** RECORD EXCERPTS follows **

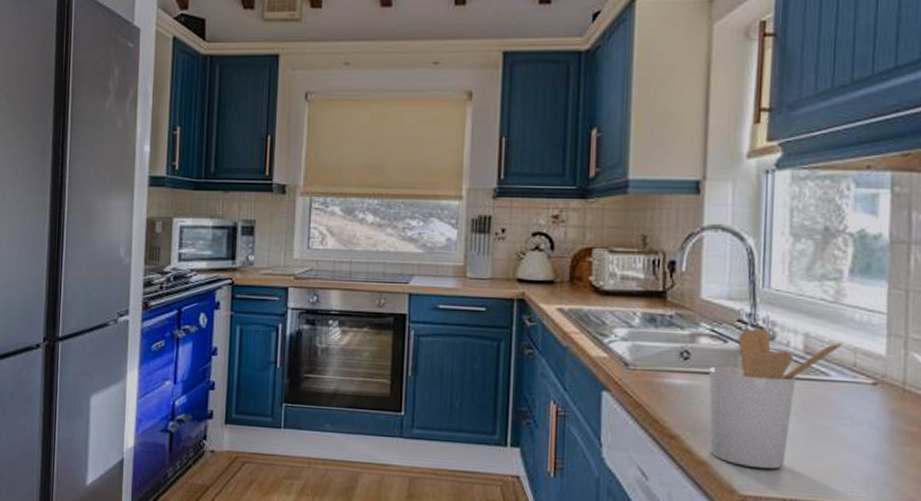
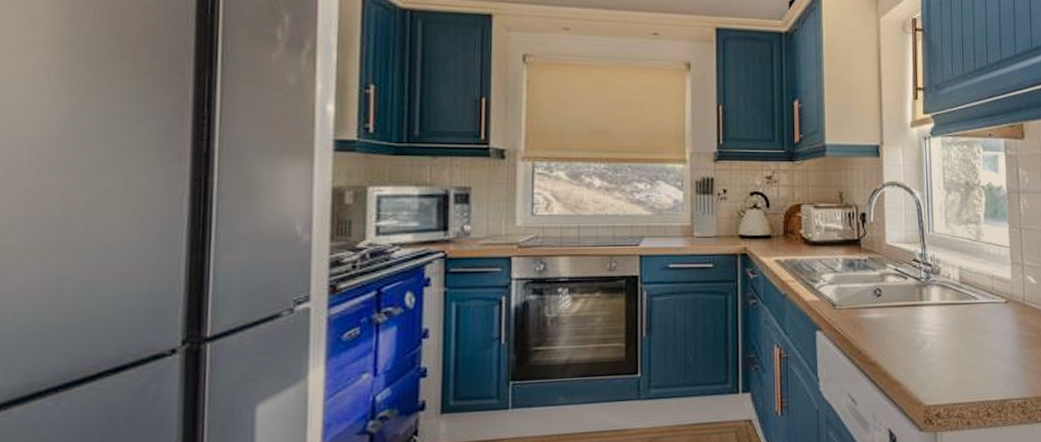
utensil holder: present [709,328,843,469] -> none [896,265,984,381]

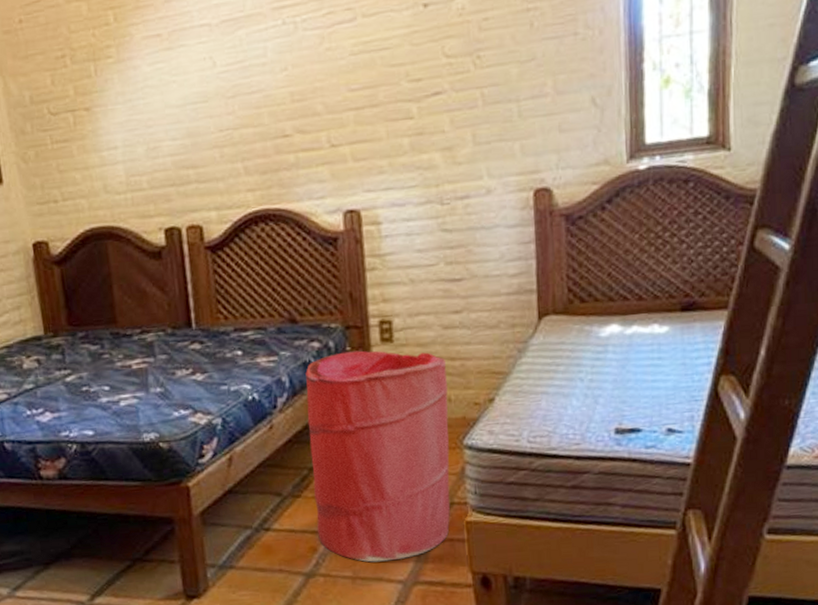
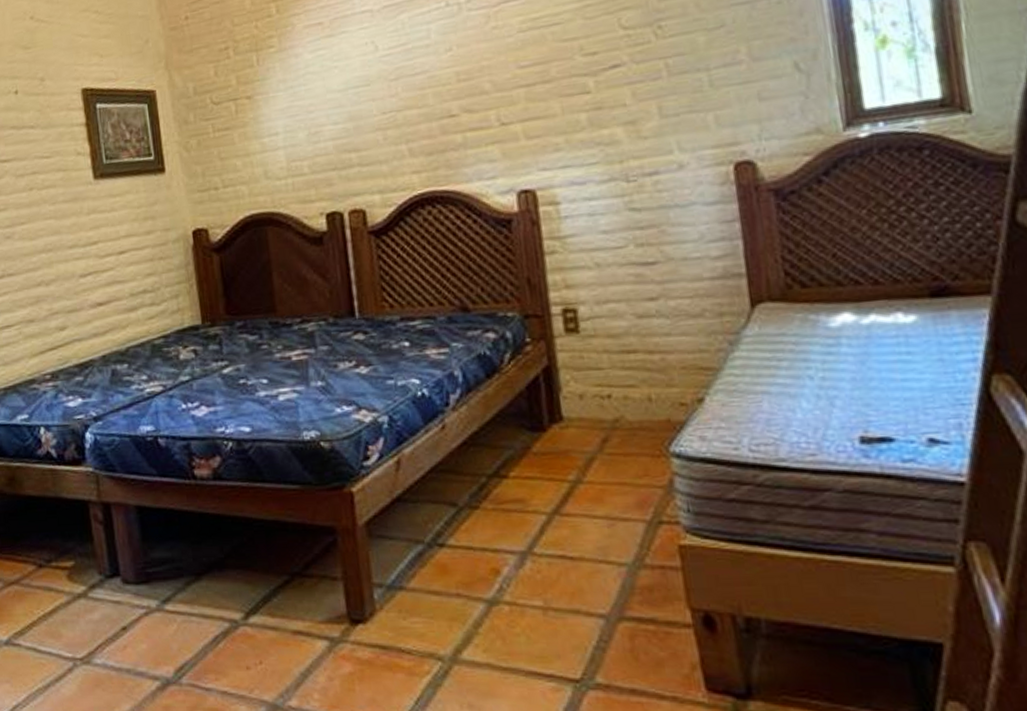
laundry hamper: present [305,350,450,563] -> none [480,342,659,591]

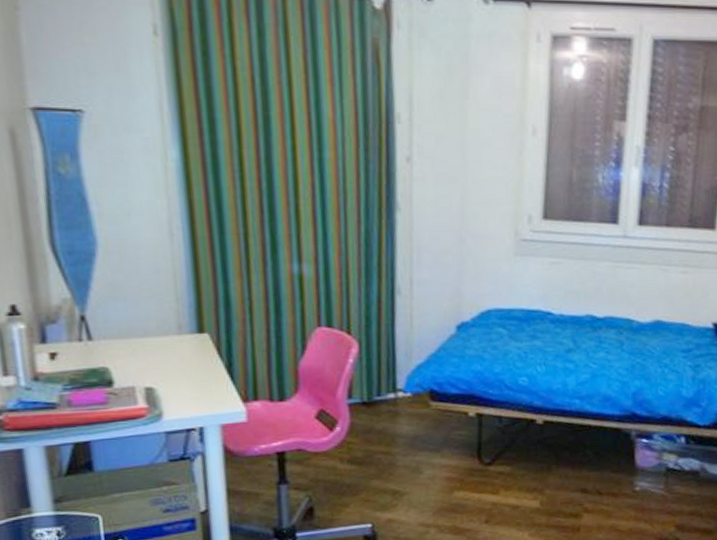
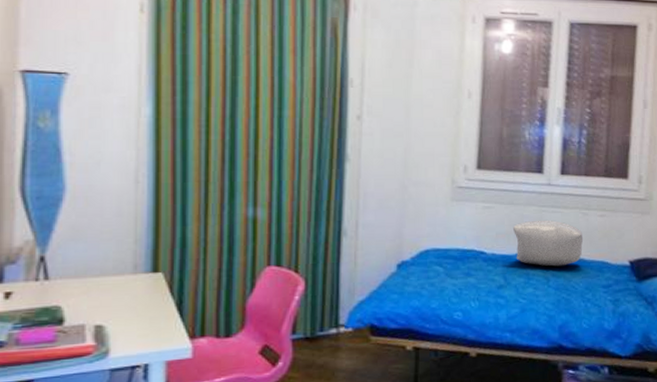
pillow: none [584,276,662,329] -> present [513,219,584,267]

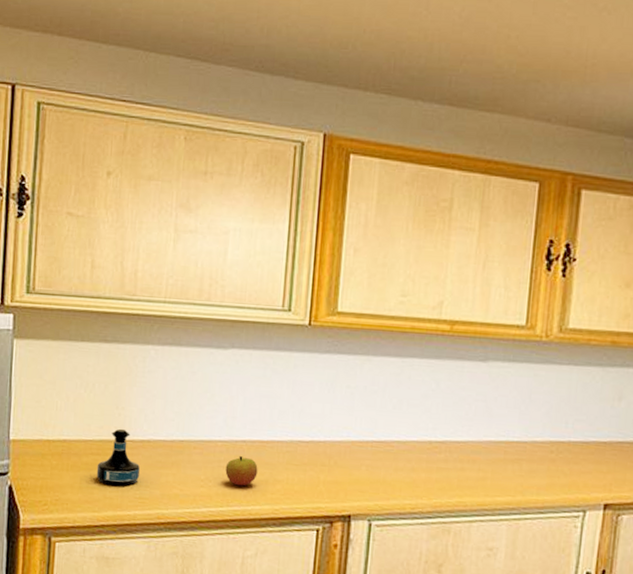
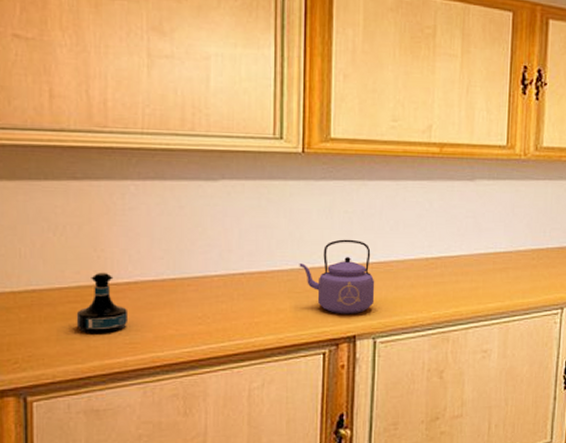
apple: present [225,456,258,486] -> none [224,289,259,319]
kettle: none [298,414,374,493] -> present [299,239,375,314]

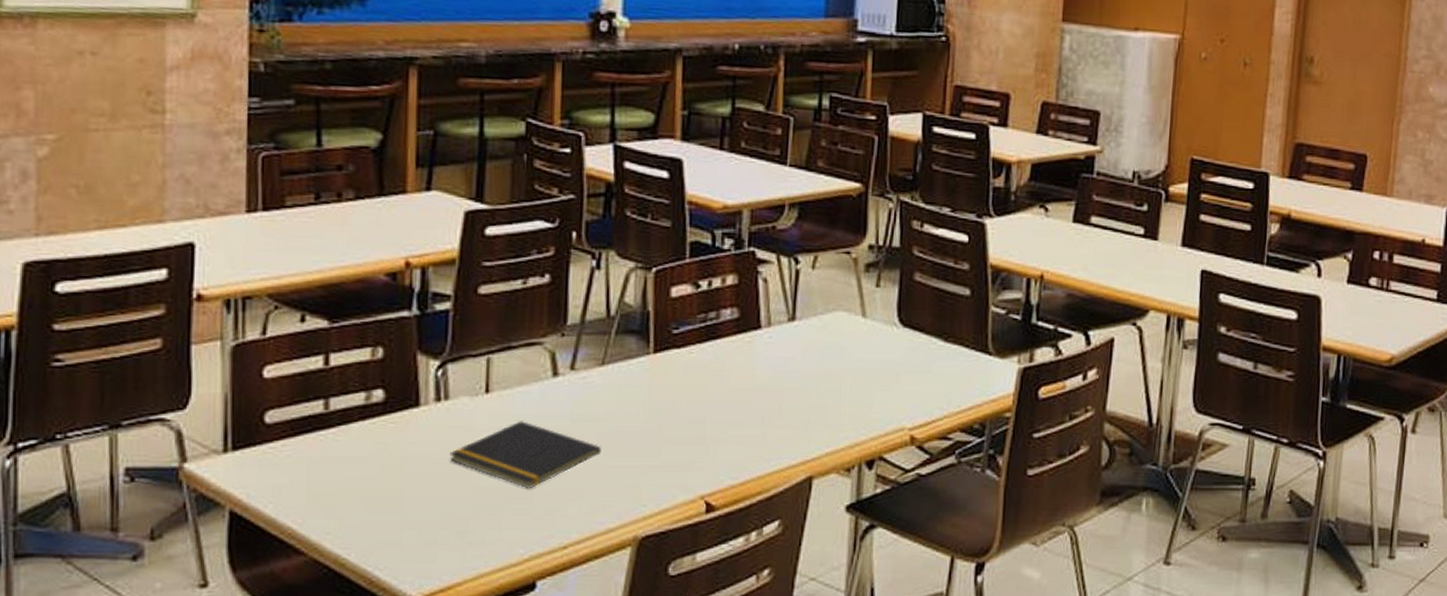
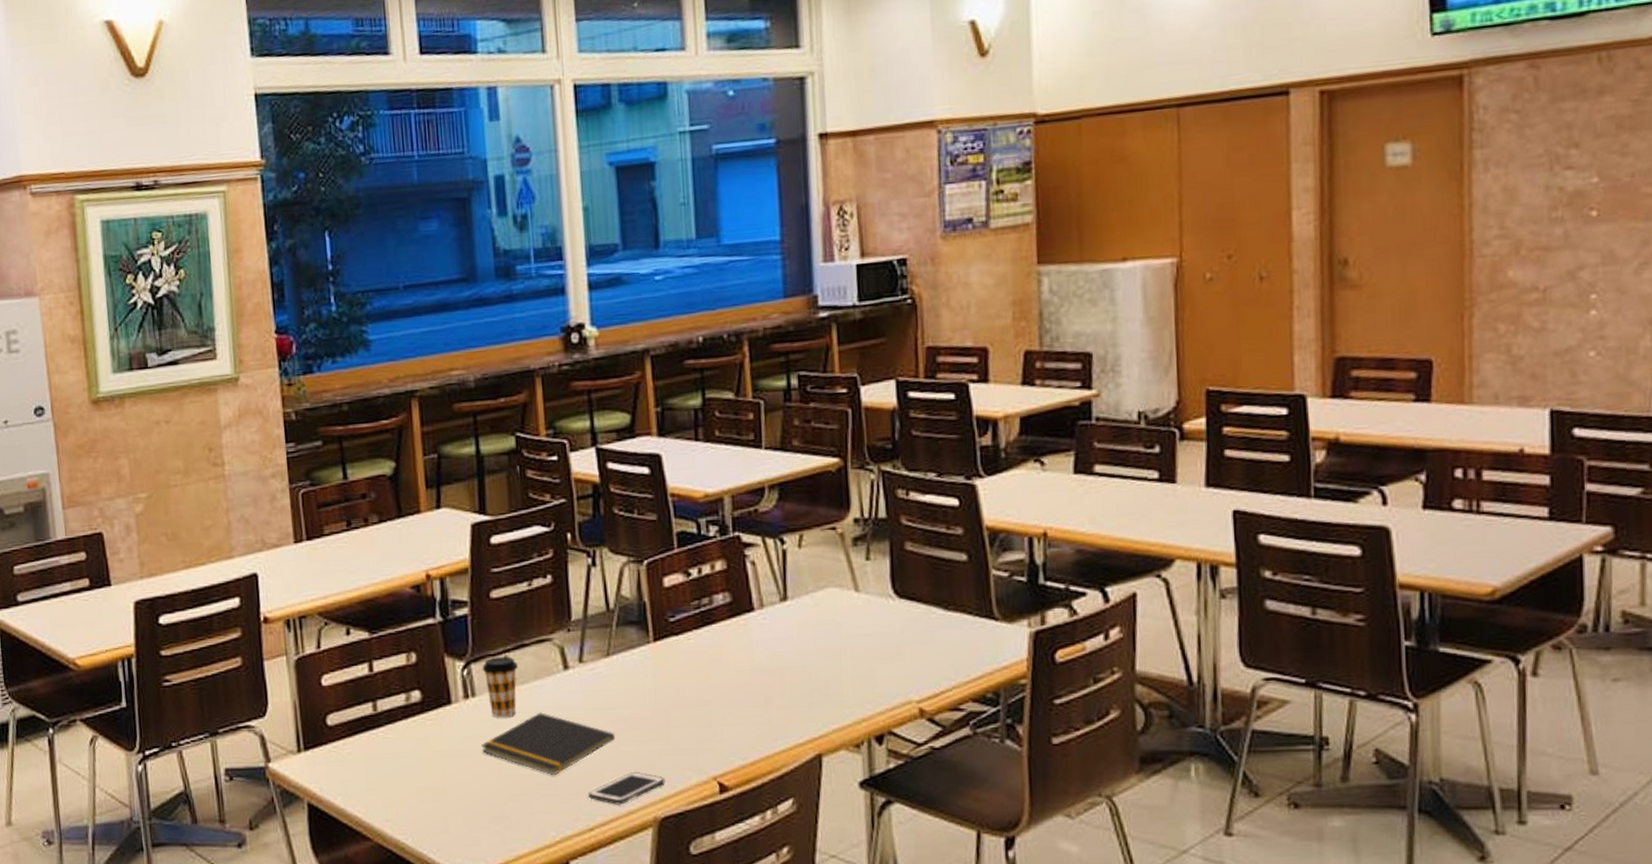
coffee cup: none [460,358,501,424] -> present [482,656,518,718]
cell phone: none [564,488,650,522] -> present [587,772,665,805]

** End of RECORD EXCERPTS **

WHAT IS BEING ASKED: Extract the text of all the records above verbatim, excluding pictures.

FINISHED EXERCISE:
utensil holder: present [709,328,843,469] -> none [896,265,984,381]

laundry hamper: present [305,350,450,563] -> none [480,342,659,591]

pillow: none [584,276,662,329] -> present [513,219,584,267]

apple: present [225,456,258,486] -> none [224,289,259,319]
kettle: none [298,414,374,493] -> present [299,239,375,314]

coffee cup: none [460,358,501,424] -> present [482,656,518,718]
cell phone: none [564,488,650,522] -> present [587,772,665,805]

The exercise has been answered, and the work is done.